Request ->
Which lines below include "Profile"? Copy them all.

Given records ->
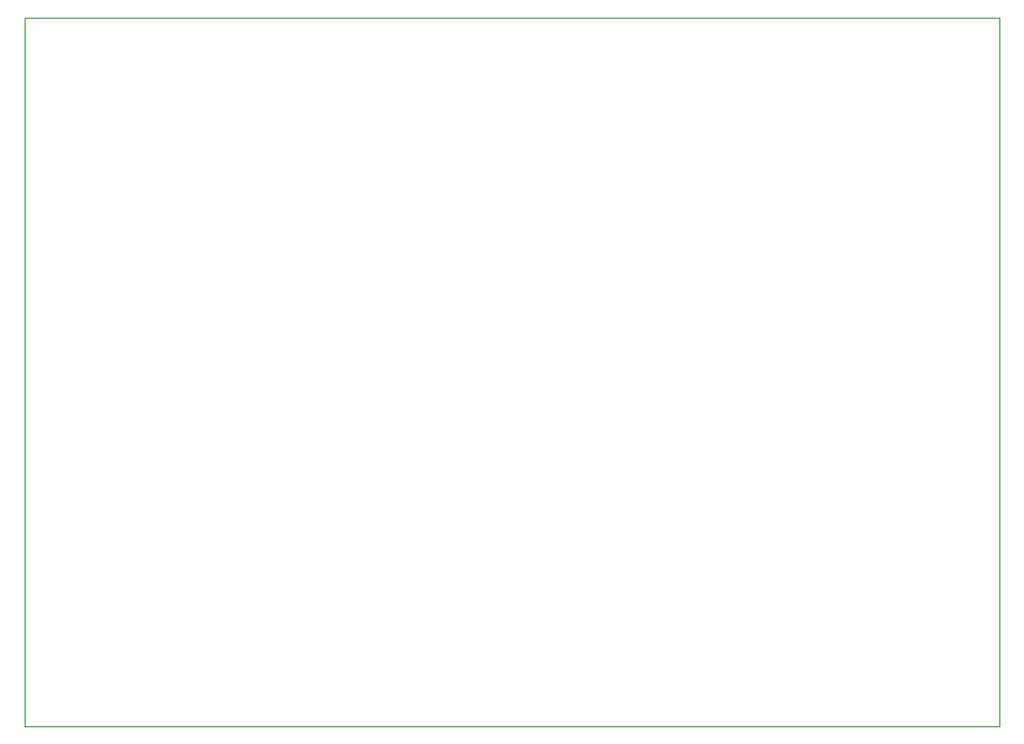
<source format=gbr>
%TF.GenerationSoftware,KiCad,Pcbnew,5.1.10*%
%TF.CreationDate,2021-07-23T12:05:05+02:00*%
%TF.ProjectId,kicad,6b696361-642e-46b6-9963-61645f706362,rev?*%
%TF.SameCoordinates,Original*%
%TF.FileFunction,Profile,NP*%
%FSLAX46Y46*%
G04 Gerber Fmt 4.6, Leading zero omitted, Abs format (unit mm)*
G04 Created by KiCad (PCBNEW 5.1.10) date 2021-07-23 12:05:05*
%MOMM*%
%LPD*%
G01*
G04 APERTURE LIST*
%TA.AperFunction,Profile*%
%ADD10C,0.050000*%
%TD*%
G04 APERTURE END LIST*
D10*
X124460000Y-83820000D02*
X124460000Y-22860000D01*
X208280000Y-83820000D02*
X124460000Y-83820000D01*
X208280000Y-22860000D02*
X208280000Y-83820000D01*
X124460000Y-22860000D02*
X208280000Y-22860000D01*
M02*

</source>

Solved problem ->
%TF.FileFunction,Profile,NP*%
%TA.AperFunction,Profile*%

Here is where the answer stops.